• What the task asks
Copy out the listing exactly.

• Data to examine
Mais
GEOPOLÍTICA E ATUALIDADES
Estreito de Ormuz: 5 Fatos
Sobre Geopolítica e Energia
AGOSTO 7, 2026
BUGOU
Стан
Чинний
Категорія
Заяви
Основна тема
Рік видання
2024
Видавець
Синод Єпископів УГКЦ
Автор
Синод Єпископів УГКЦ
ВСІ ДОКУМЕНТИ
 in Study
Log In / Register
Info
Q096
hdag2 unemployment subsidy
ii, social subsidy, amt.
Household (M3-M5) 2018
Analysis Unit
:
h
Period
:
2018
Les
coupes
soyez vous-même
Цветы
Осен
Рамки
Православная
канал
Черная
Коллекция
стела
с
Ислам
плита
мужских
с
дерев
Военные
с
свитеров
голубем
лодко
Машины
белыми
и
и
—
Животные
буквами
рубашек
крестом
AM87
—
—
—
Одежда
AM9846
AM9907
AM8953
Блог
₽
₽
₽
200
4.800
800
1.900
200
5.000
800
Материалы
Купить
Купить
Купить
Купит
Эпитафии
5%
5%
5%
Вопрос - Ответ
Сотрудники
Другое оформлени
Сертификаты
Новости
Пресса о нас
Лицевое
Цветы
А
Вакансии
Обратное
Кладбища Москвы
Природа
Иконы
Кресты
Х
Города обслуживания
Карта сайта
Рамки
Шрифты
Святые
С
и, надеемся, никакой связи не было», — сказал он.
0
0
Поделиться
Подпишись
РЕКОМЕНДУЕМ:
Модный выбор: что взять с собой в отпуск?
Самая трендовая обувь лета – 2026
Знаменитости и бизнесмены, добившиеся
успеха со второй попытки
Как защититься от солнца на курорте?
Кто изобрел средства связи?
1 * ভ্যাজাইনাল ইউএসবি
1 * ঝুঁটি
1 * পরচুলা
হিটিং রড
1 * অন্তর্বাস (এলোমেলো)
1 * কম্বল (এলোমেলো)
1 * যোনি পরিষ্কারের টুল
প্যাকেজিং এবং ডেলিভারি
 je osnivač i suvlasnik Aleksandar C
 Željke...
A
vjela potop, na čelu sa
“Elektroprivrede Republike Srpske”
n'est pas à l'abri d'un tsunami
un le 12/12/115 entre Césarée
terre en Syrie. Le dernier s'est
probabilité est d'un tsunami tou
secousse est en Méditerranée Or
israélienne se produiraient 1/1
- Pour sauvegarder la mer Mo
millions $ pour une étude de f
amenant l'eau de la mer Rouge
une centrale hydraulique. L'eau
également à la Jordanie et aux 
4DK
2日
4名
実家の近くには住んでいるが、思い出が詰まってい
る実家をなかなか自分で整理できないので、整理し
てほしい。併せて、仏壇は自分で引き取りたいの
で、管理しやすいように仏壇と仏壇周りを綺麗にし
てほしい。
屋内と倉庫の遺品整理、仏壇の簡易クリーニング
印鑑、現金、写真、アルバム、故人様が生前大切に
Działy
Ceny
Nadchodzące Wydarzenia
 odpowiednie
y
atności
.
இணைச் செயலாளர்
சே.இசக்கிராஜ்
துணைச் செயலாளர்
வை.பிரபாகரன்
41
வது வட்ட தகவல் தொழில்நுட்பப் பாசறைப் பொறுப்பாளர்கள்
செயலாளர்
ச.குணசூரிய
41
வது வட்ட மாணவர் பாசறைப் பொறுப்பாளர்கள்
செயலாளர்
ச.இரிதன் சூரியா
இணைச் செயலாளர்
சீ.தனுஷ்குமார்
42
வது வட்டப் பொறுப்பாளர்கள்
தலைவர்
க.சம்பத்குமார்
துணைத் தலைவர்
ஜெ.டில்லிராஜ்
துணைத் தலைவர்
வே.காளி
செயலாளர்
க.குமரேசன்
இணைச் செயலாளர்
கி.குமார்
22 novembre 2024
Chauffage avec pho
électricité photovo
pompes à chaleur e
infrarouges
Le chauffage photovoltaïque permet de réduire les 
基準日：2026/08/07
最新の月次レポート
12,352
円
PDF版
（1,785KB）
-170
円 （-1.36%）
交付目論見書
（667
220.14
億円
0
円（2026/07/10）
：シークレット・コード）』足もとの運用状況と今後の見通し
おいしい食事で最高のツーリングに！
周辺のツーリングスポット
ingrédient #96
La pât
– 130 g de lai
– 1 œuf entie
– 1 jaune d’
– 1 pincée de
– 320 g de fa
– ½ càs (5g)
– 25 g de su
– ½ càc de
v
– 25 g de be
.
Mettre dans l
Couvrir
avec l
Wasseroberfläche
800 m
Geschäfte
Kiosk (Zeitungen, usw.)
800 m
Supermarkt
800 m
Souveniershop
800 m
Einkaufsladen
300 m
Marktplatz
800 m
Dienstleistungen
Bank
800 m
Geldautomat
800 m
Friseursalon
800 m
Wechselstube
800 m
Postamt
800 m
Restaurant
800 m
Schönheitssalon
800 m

• Response
Mais
GEOPOLÍTICA E ATUALIDADES
Estreito de Ormuz: 5 Fatos
Sobre Geopolítica e Energia
AGOSTO 7, 2026
BUGOU
Стан
Чинний
Категорія
Заяви
Основна тема
Рік видання
2024
Видавець
Синод Єпископів УГКЦ
Автор
Синод Єпископів УГКЦ
ВСІ ДОКУМЕНТИ
 in Study
Log In / Register
Info
Q096
hdag2 unemployment subsidy
ii, social subsidy, amt.
Household (M3-M5) 2018
Analysis Unit
:
h
Period
:
2018
Les
coupes
soyez vous-même
Цветы
Осен
Рамки
Православная
канал
Черная
Коллекция
стела
с
Ислам
плита
мужских
с
дерев
Военные
с
свитеров
голубем
лодко
Машины
белыми
и
и
—
Животные
буквами
рубашек
крестом
AM87
—
—
—
Одежда
AM9846
AM9907
AM8953
Блог
₽
₽
₽
200
4.800
800
1.900
200
5.000
800
Материалы
Купить
Купить
Купить
Купит
Эпитафии
5%
5%
5%
Вопрос - Ответ
Сотрудники
Другое оформлени
Сертификаты
Новости
Пресса о нас
Лицевое
Цветы
А
Вакансии
Обратное
Кладбища Москвы
Природа
Иконы
Кресты
Х
Города обслуживания
Карта сайта
Рамки
Шрифты
Святые
С
и, надеемся, никакой связи не было», — сказал он.
0
0
Поделиться
Подпишись
РЕКОМЕНДУЕМ:
Модный выбор: что взять с собой в отпуск?
Самая трендовая обувь лета – 2026
Знаменитости и бизнесмены, добившиеся
успеха со второй попытки
Как защититься от солнца на курорте?
Кто изобрел средства связи?
1 * ভ্যাজাইনাল ইউএসবি
1 * ঝুঁটি
1 * পরচুলা
হিটিং রড
1 * অন্তর্বাস (এলোমেলো)
1 * কম্বল (এলোমেলো)
1 * যোনি পরিষ্কারের টুল
প্যাকেজিং এবং ডেলিভারি
 je osnivač i suvlasnik Aleksandar C
 Željke...
A
vjela potop, na čelu sa
“Elektroprivrede Republike Srpske”
n'est pas à l'abri d'un tsunami
un le 12/12/115 entre Césarée
terre en Syrie. Le dernier s'est
probabilité est d'un tsunami tou
secousse est en Méditerranée Or
israélienne se produiraient 1/1
- Pour sauvegarder la mer Mo
millions $ pour une étude de f
amenant l'eau de la mer Rouge
une centrale hydraulique. L'eau
également à la Jordanie et aux 
4DK
2日
4名
実家の近くには住んでいるが、思い出が詰まってい
る実家をなかなか自分で整理できないので、整理し
てほしい。併せて、仏壇は自分で引き取りたいの
で、管理しやすいように仏壇と仏壇周りを綺麗にし
てほしい。
屋内と倉庫の遺品整理、仏壇の簡易クリーニング
印鑑、現金、写真、アルバム、故人様が生前大切に
Działy
Ceny
Nadchodzące Wydarzenia
 odpowiednie
y
atności
.
இணைச் செயலாளர்
சே.இசக்கிராஜ்
துணைச் செயலாளர்
வை.பிரபாகரன்
41
வது வட்ட தகவல் தொழில்நுட்பப் பாசறைப் பொறுப்பாளர்கள்
செயலாளர்
ச.குணசூரிய
41
வது வட்ட மாணவர் பாசறைப் பொறுப்பாளர்கள்
செயலாளர்
ச.இரிதன் சூரியா
இணைச் செயலாளர்
சீ.தனுஷ்குமார்
42
வது வட்டப் பொறுப்பாளர்கள்
தலைவர்
க.சம்பத்குமார்
துணைத் தலைவர்
ஜெ.டில்லிராஜ்
துணைத் தலைவர்
வே.காளி
செயலாளர்
க.குமரேசன்
இணைச் செயலாளர்
கி.குமார்
22 novembre 2024
Chauffage avec pho
électricité photovo
pompes à chaleur e
infrarouges
Le chauffage photovoltaïque permet de réduire les 
基準日：2026/08/07
最新の月次レポート
12,352
円
PDF版
（1,785KB）
-170
円 （-1.36%）
交付目論見書
（667
220.14
億円
0
円（2026/07/10）
：シークレット・コード）』足もとの運用状況と今後の見通し
おいしい食事で最高のツーリングに！
周辺のツーリングスポット
ingrédient #96
La pât
– 130 g de lai
– 1 œuf entie
– 1 jaune d’
– 1 pincée de
– 320 g de fa
– ½ càs (5g)
– 25 g de su
– ½ càc de
v
– 25 g de be
.
Mettre dans l
Couvrir
avec l
Wasseroberfläche
800 m
Geschäfte
Kiosk (Zeitungen, usw.)
800 m
Supermarkt
800 m
Souveniershop
800 m
Einkaufsladen
300 m
Marktplatz
800 m
Dienstleistungen
Bank
800 m
Geldautomat
800 m
Friseursalon
800 m
Wechselstube
800 m
Postamt
800 m
Restaurant
800 m
Schönheitssalon
800 m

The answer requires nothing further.